Illusive permanence

I keep a notebook beside the bed. This is where I record the dark thoughts, the crazy optimistic stuff, and where, sometimes, when I wake up suddenly, my sleep cut through as if by a knife, I write down what feels like a snippet of insight. I write the insight down to remember it. In the morning, the evidence of my profundity or lack thereof is there in my own writing. I can discard it if I wish.
After a Monday night of broken sleep – the two a.m. wakeup, the nattering worries, the book and the computer muffling my darkness-crazed mind – I slept in the guest room last night. The point was to keep the boy from breaking my rest with his presence (the ghostly figure by the bed, waiting for me to move) or absence (the wake up where I wait for the ghostly figure to appear). I hoped that the guest room's green walls and comforter, oceanic and rich, would submerge me in dreamland. I brought my notebook, planned to erase the day from my brain by writing about it, but my book was more compelling. Asleep by nine, I woke up at one with a conversation dogging me.
Did I say that? What was that all about? Why bring up the ex-husband? I imagined Mr. X’s hangdog face, felt guilty about the house in Takoma Park I left behind in 1998 for him to clean out, my wedding shoes waiting accusatorily in a downstairs closet. I moved out weeks earlier to an apartment in Washington, DC. Mr. X put off his purge until the weekend before the tenants moved in. He tore across four states in an empty U-Haul. The truck veiled the turnpike in shimmering exhaust, rattled past livestock trucks and greasy rest stops. What a difference from the drive he had made a little more than two years before in a friend’s borrowed pickup, Loudon the sheltie dog resting his head on the steering wheel, Sidney howling from a cat carrier while Zoe, who had already soiled her carrier, traipsed across the dashboard.

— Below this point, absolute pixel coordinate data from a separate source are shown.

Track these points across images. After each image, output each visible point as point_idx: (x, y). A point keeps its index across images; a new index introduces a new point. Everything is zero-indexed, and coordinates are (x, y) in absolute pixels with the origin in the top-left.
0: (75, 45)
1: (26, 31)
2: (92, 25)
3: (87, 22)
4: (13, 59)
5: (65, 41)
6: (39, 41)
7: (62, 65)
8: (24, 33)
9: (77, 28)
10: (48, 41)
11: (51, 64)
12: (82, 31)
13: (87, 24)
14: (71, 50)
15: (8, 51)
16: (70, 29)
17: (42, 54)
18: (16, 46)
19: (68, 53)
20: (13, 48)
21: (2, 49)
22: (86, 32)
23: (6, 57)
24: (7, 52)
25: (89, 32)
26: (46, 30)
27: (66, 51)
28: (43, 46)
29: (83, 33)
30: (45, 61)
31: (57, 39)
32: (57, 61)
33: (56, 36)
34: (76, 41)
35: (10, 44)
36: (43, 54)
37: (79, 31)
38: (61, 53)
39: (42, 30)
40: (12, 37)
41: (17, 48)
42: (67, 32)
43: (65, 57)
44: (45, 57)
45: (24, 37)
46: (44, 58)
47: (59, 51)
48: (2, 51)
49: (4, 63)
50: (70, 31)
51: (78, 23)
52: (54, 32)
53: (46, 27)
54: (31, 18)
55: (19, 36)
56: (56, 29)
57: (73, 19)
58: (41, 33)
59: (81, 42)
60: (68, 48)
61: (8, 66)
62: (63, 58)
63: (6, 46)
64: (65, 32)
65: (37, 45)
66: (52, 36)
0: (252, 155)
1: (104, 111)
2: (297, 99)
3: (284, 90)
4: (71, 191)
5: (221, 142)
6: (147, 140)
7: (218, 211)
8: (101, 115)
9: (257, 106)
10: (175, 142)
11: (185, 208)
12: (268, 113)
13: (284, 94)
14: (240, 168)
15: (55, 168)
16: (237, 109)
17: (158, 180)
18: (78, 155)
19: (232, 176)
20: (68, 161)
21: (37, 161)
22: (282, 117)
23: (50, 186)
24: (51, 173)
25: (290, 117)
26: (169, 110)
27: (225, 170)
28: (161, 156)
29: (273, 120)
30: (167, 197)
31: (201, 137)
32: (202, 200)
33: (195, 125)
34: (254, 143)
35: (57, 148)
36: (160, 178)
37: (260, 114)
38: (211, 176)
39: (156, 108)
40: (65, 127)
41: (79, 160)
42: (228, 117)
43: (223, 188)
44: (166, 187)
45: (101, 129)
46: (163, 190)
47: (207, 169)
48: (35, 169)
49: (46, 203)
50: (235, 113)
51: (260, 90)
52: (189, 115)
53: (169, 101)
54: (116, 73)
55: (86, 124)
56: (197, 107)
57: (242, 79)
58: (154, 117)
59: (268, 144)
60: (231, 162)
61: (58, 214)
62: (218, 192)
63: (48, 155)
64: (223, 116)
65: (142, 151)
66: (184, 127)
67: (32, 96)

I haven’t thought about this in years, the story of my brief first marriage, my role in it as villain, the one who wanted out, who stormed and yelled and flung insults. Or at least that is how I continue to present myself: the bad guy. Perhaps Mr. X still thinks of me this way (though we have never talked about it). Does the story require a villain? Why had I been talking about that anyway? I needed to attack the narrative, get the meaning, but did I need to be doing it at one in the morning?
The worries and thoughts and feelings were cracking through the thin crust of my consciousness. I hadn’t given them enough time, enough room to exist, so they exerted their independence, their right to be, by showing up at my moment of weakness. My brain was an egg, my thoughts the tapping of an about-to-hatch chick. Or it was the discarded husk of a cicada, a slit along the back where the thoughts emerged and moved on. I was being reborn in these nightly interruptions, remade. Or destroyed.

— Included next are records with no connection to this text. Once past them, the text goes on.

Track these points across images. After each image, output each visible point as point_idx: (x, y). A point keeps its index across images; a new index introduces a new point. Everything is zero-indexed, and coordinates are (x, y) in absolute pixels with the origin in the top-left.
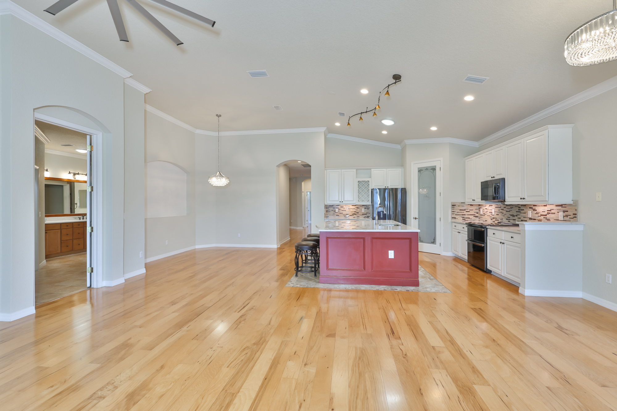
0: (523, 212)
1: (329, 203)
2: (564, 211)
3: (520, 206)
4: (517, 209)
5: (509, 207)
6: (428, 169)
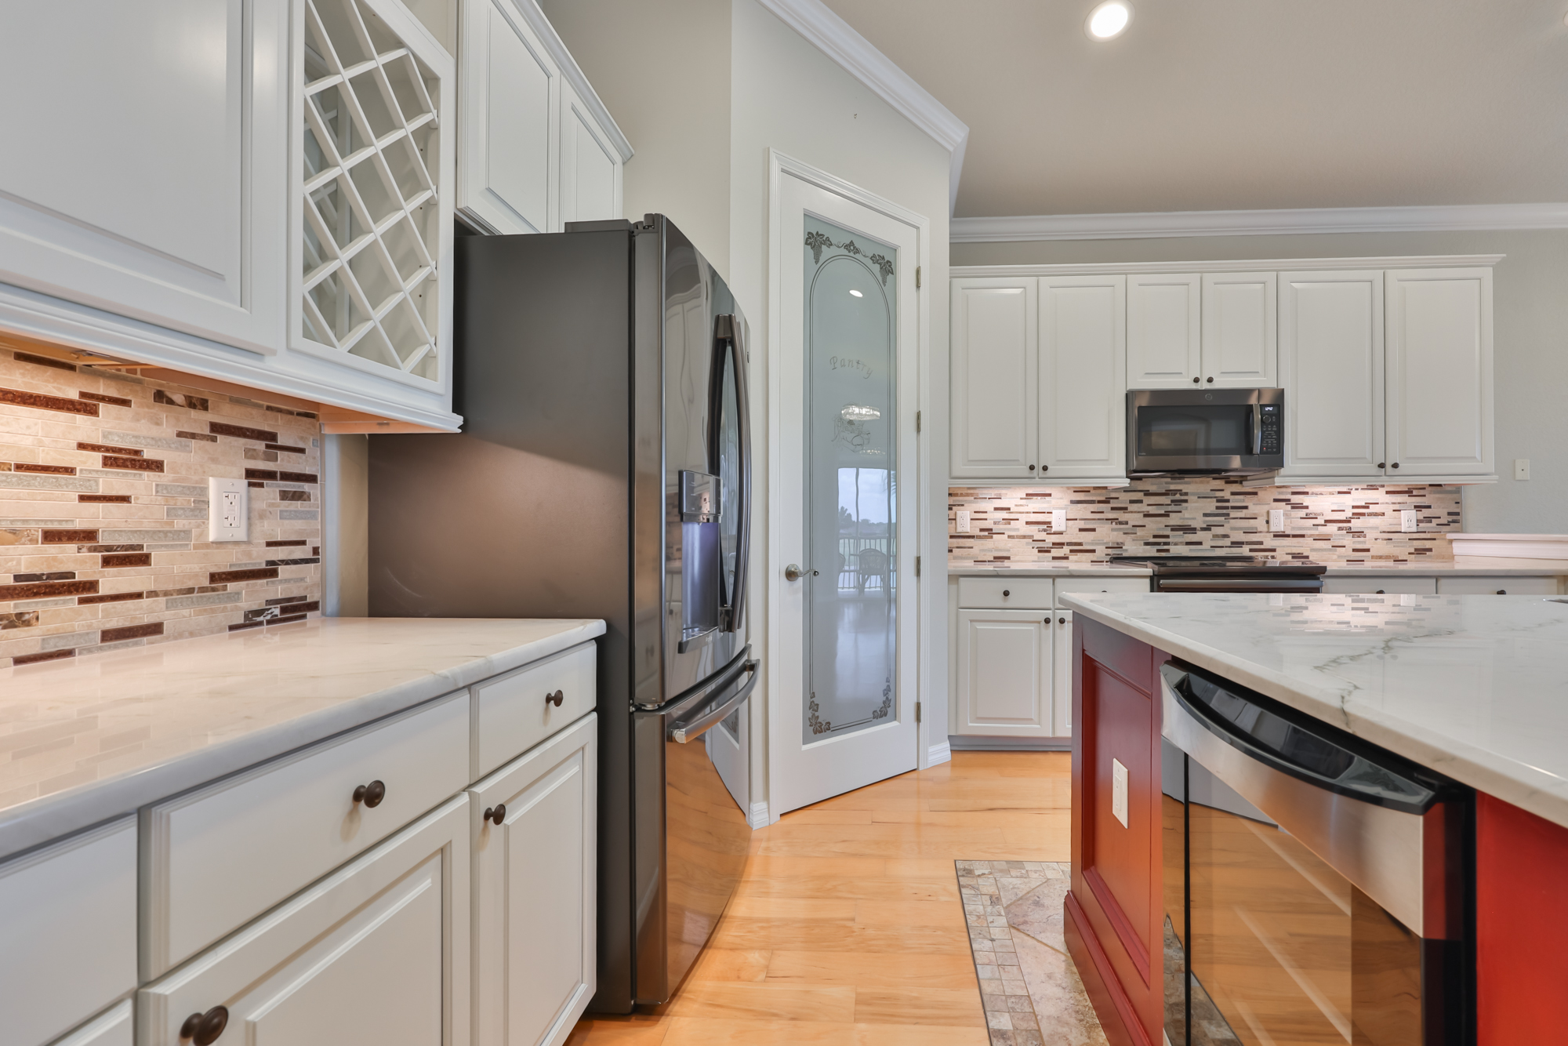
2: (1418, 508)
6: (857, 251)
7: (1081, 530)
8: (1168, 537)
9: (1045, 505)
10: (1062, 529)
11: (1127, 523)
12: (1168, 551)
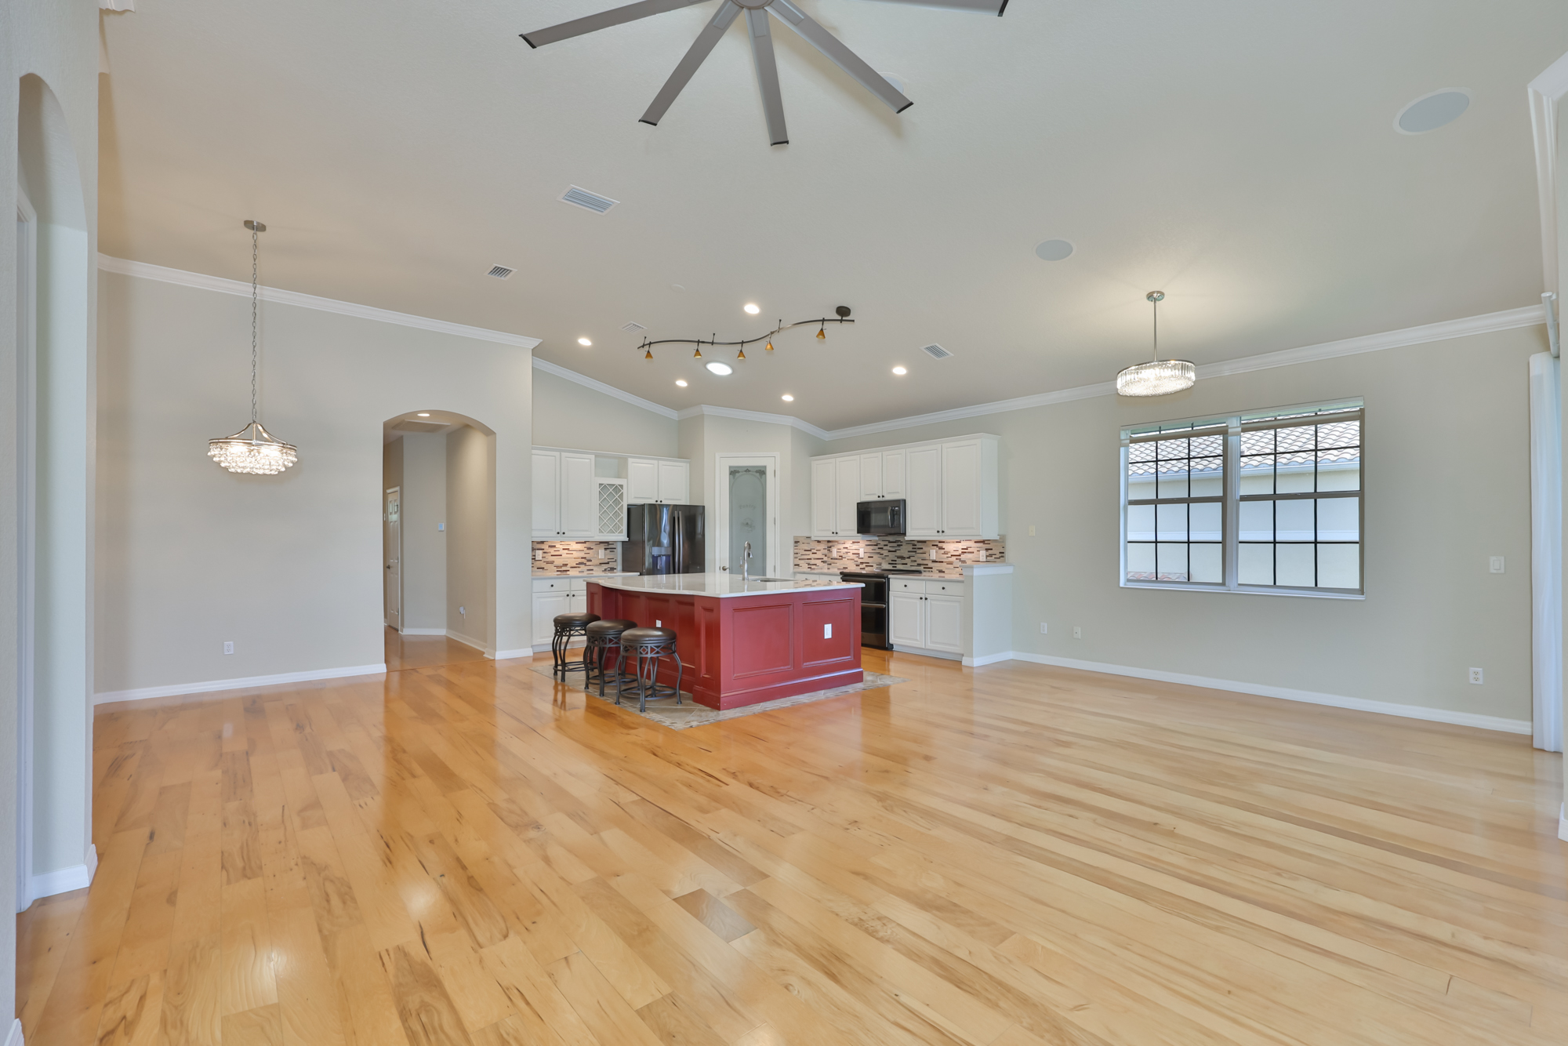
0: (921, 551)
1: (538, 536)
2: (987, 550)
3: (916, 543)
4: (910, 548)
5: (895, 545)
6: (749, 471)
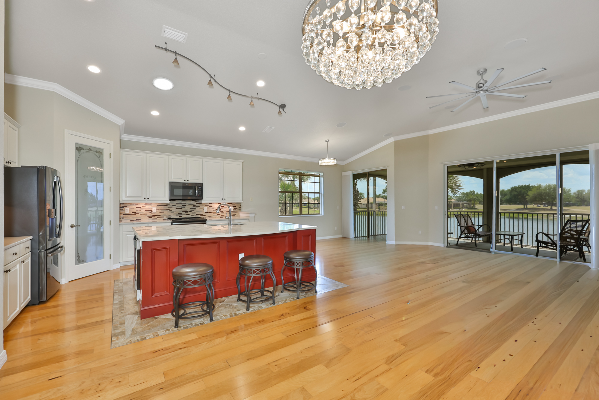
2: (233, 207)
6: (91, 150)
7: (160, 212)
8: (181, 213)
9: (151, 206)
10: (155, 212)
11: (172, 210)
12: (181, 216)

I scrawled my image of rebirth/destruction in my notebook. I laid in the dark. I flipped one way, then another, then back again. I pressed the pillow over my head and made a breathing hole. I wiped my mind clean, cluttered it with thought, and wiped again. Eventually, I fell back asleep.
In the morning came clarity. After eight months of waiting, we will be closing on our house by the end of this week or the beginning of the next. How could I not be thinking about my former rescuer, the ex-husband who tried to buy contentment by purchasing apparent permanence, buying first one house and then another, in the face of our unhappiness? These were acts of love and blind optimism. These were also my first houses. It was a trail of purchase, paint, make curtains, and move on. We lived less together less than two years in one house and less than four months in the other.
Houses. Marriage. Permanence is an illusion. Or so I tell myself when I get too close to the flame. It will burn out, it will take me with it. After the blaze I will float on the wind, a speck of ash, transformed.![]()
Image: The first house Mr. X and I purchased in Columbus, OH. I have no pictures of second house, where I lived for less than a year.
Here's what I should have been doing today: working on a longer personal essay for my creative nonfiction class. Of course, the personal essay is my forte and I think I'll tackle something I've written about before, the day of Kevin's death. Still, it will take some work, but here I am, blogging again, giving into my thoughts.
The blog has a new category: insomnia!